Repeat only the lines below from the one containing "#297 – IMAGINAÇÃO E" through the one containing "COM ULISSES VACCARI", inclusive, exactly as written.

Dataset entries
────────────────
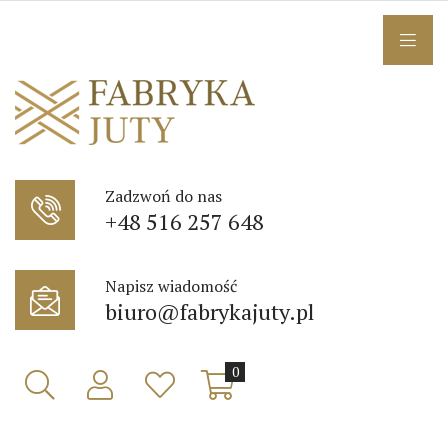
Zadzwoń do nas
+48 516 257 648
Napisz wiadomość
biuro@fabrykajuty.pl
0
────────────────
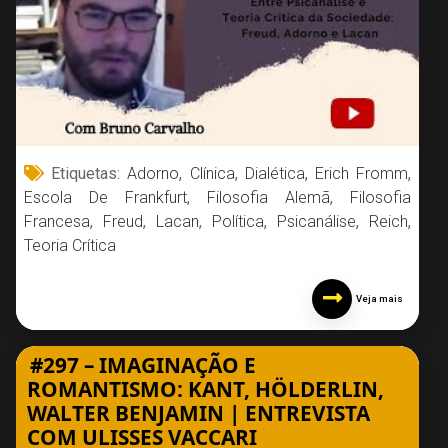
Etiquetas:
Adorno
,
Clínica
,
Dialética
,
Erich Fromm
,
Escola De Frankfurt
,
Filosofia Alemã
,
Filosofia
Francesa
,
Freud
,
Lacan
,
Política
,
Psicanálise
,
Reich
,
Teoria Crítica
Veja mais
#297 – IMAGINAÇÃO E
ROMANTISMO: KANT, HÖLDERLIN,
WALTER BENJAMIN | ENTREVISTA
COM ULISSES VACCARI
────────────────
● **Answer below**:
#297 – IMAGINAÇÃO E
ROMANTISMO: KANT, HÖLDERLIN,
WALTER BENJAMIN | ENTREVISTA
COM ULISSES VACCARI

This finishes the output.